Production of superoxide and other reactive oxygen species occurs inside the phagolysosome.
Which type of cells primes Peyer's patches for breaching of the border, by sampling the local microbes and delivering them to lymphocytes and antigen-presenting cells on the basal side of the gut via transcytosis?
M cells
What ecosystem functions do the microorganisms in your body perform?
Provide vitamins, nutrients, neurotransmitters, hormones.
Detoxify harmful compounds.
Prevent colonization of pathogens.
Entrain immune system.
Gastroferritin in the digestive system and transferrin in the blood both bind iron, keeping it away from microbes. Explain why iron is important for the growth of pathogenic bacteria.
Iron is a cofactor in multiple proteins of the electron transport chain, and needed for keeping the proton gradient intact. Without iron, the cell loses the ability to transfer electrons, and therefore can't perform oxidative phosphorylation.
Which MAMP would be released into the bloodstream only after lysis of a Gram negative bacterial pathogen, and induce fever?
Lipid A
Describe some additional context for the immune system, besides binding of a MAMP to a TLR, that would identify a bacterium as a pathogen rather than a symbiont.
-Wrong place (inside typically sterile tissues)
-Accompanying DAMPs, which mean either the bacterium or other immune cells have damaged the host
This bacterium has an extensive set of Starch Utilization System proteins that bind oligosaccharides for cleavage and uptake. It can also digest host mucus glycans. It also can digest pectins (found in plants). It can change its appearance by varying the molecules in its S layer, its lipopolysaccharide, and its capsule. Who is this bacterium, and how is it important to humans?
Bacterioides thetaiotamicron. Primary successional in gut; performs "niche remodeling" for subsequent community members.
What ecosystem functions does the early successional species Bacteroides thetaiotamicron perform?
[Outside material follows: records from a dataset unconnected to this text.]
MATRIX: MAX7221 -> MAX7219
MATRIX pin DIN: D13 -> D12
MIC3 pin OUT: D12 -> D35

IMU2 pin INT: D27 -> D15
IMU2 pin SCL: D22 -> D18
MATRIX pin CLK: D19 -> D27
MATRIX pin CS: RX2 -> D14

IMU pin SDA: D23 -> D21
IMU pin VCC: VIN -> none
Directs synthesis of glycans with a-linked fucose in epithelium. a-linked fucoses are then utilized for nutrition by B. thetaiotamicron!
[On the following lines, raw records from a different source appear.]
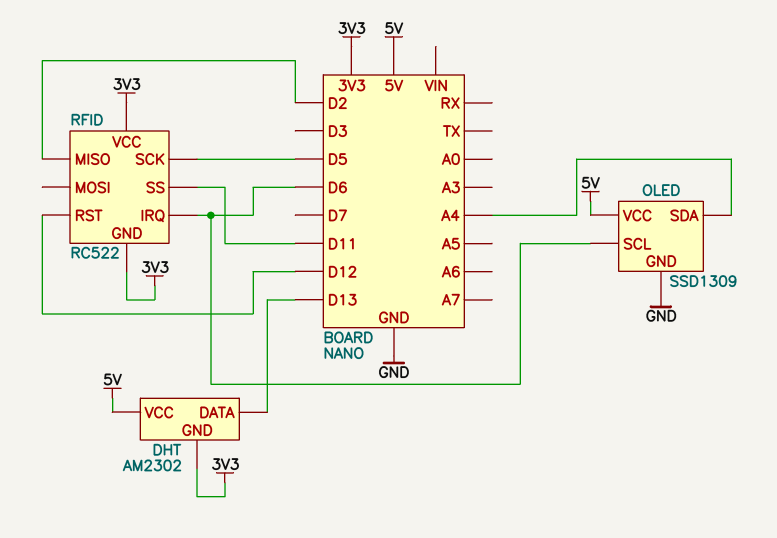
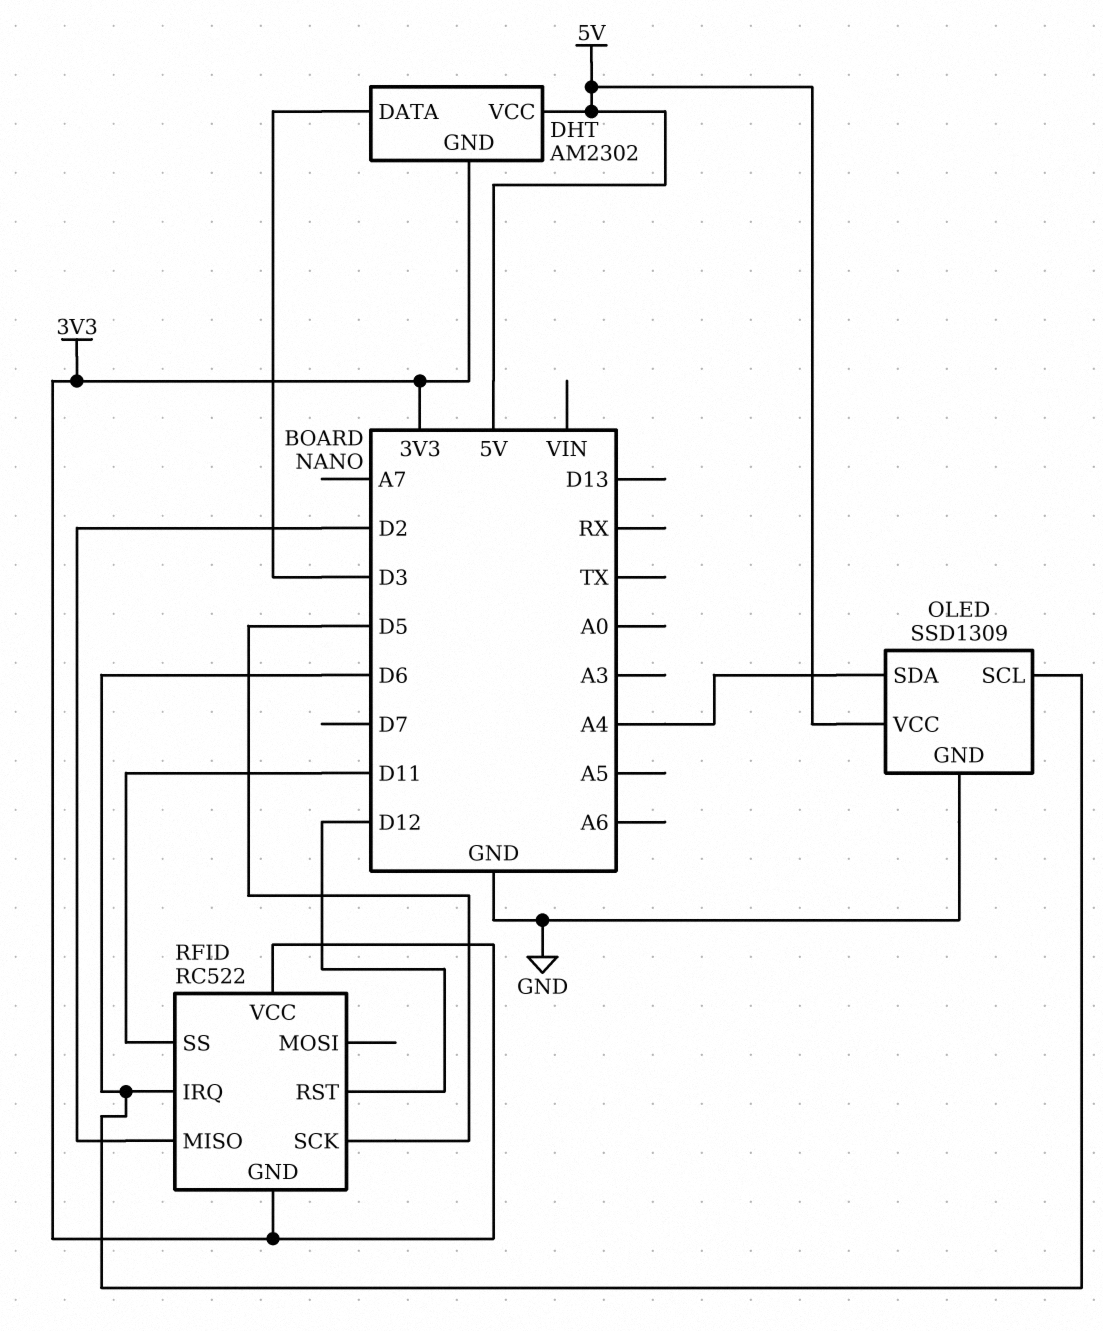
DHT pin DATA: D13 -> D3

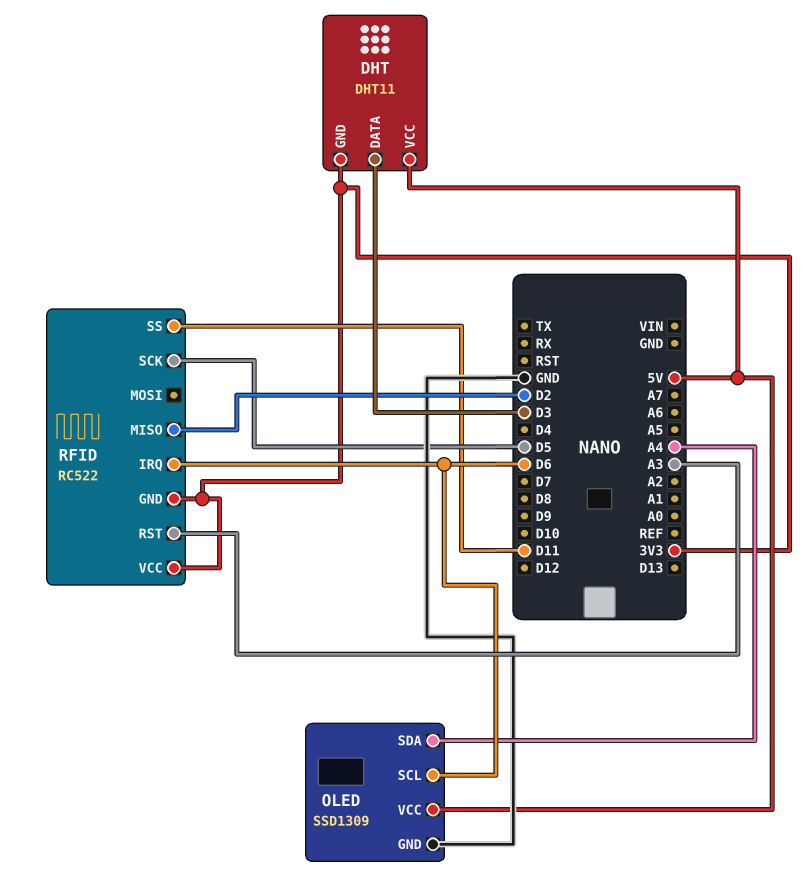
DHT: AM2302 -> DHT11
RFID pin RST: D12 -> A3

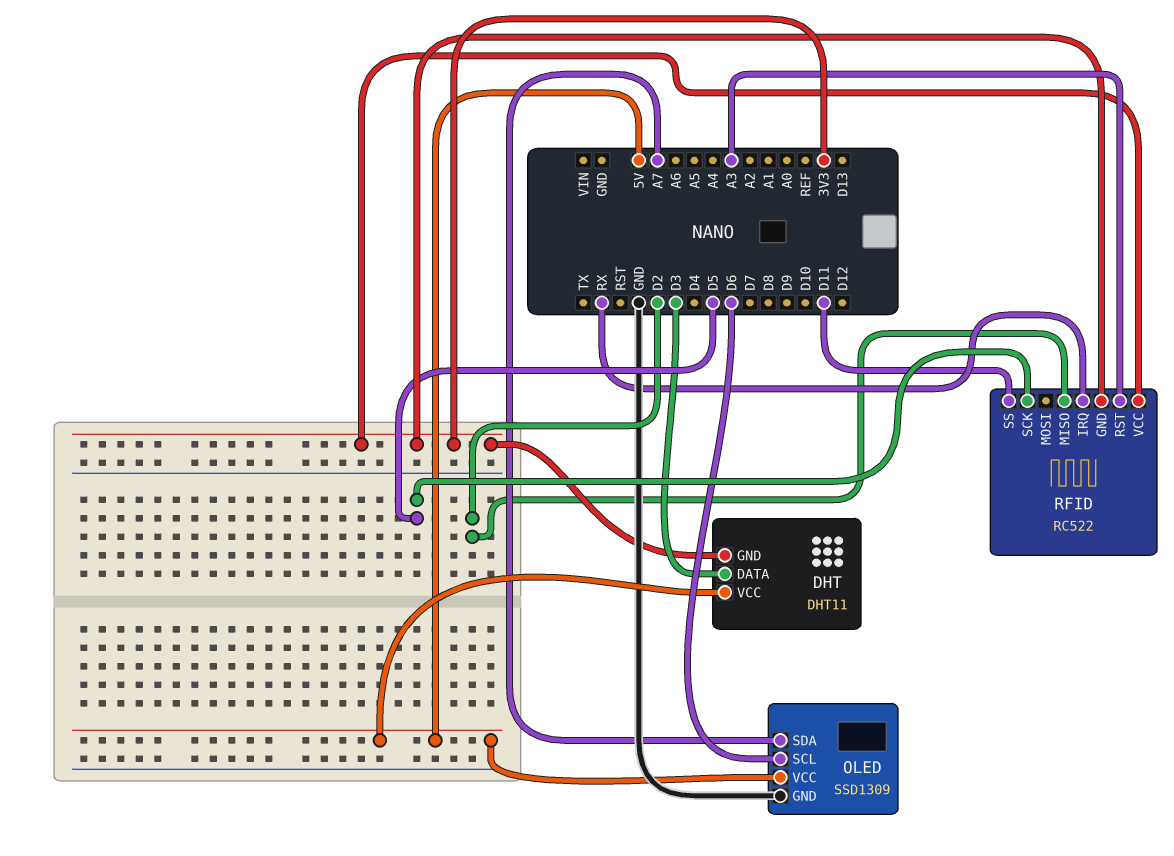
OLED pin SDA: A4 -> A7
RFID pin IRQ: D6 -> RX

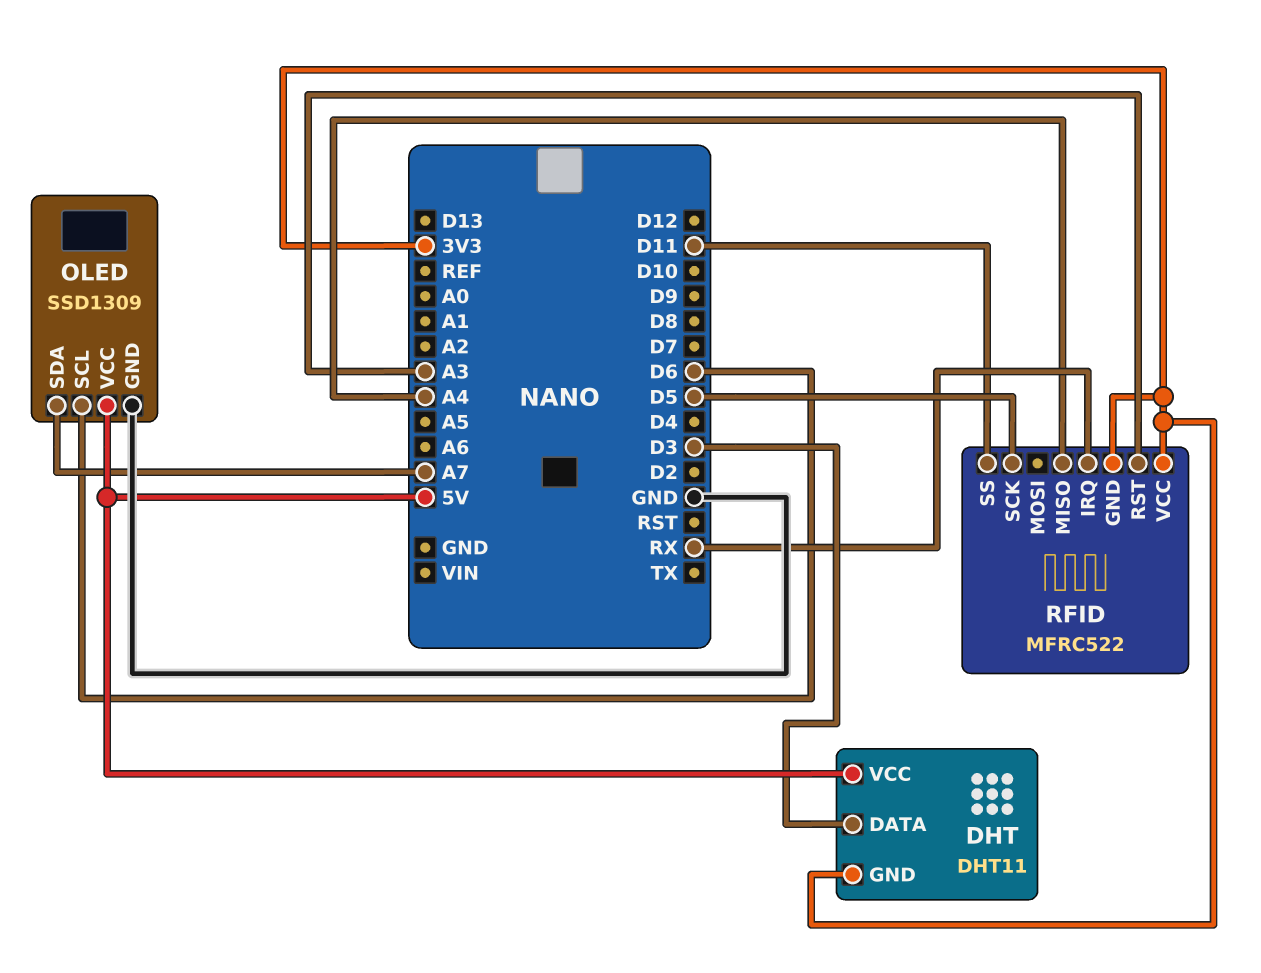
RFID: RC522 -> MFRC522
RFID pin MISO: D2 -> A4

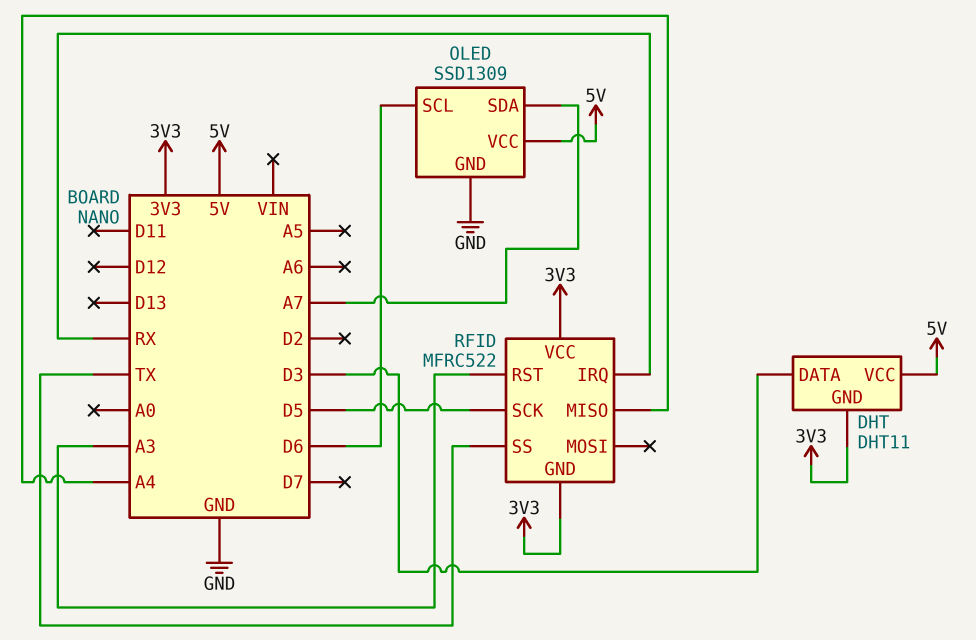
RFID pin SS: D11 -> TX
Induces complex angiogenesis (blood vessel formation) at submucosal epithelium (within 10 days)
Enhances triacylglyceride absorption, import, storage (by repressing ANGPLT4, a repressor of the key lipase)
Stimulates gut innate immune system (directs its own microbial community): immune systems recognize certain pathogens, e.g. Listeria, and ignores symbionts)
Mycoplasma is a genus within the bacterial class Mollicutes, and includes parasites of animals. Could lysozyme stop them from invading? Why/why not?
Mollicutes, which include phytoplasmas and mycoplasmas, lack cell walls. Lysozyme targets peptidoglycan's 1,4 glycosidic bond between NAM and NAG, which is not found in Mollicutes. Lysozyme is useless against these pathogens.
A Toll-like receptor (TLR) expressed in the epithelial cells of the gut would be found where? cytoplasm, cell membrane facing gut lumen, basal cell membrane, or in the tight junctions? Explain your answer.
basal cell membrane, to detect bacteria that have breached the epithelial barrier
Discuss the many roles of IgA in both fostering the microbiome and keeping it at bay.
IgA in breast milk helps establish gut microbiota, and dampens excessive T-cell and B-cell responses to gut microbes (in mice). Conversely, it protects newborn epithelium from opportunistic pathogens. (How does it help some bacteria and inhibit others?)
IgA secreted by B and T cells in Peyer's patches in the gut coats the bacteria in the gut microbiome, helping them adhere to mucus glycoproteins, and inducing bacterial downregulation of surface molecules that activate immune attack
What is the significance of bacterial DNA in the meconium?
It's the infant's first stool; any DNA found here suggests that the uterus is not sterile after all, because this stool was generated while the fetus was still in utero.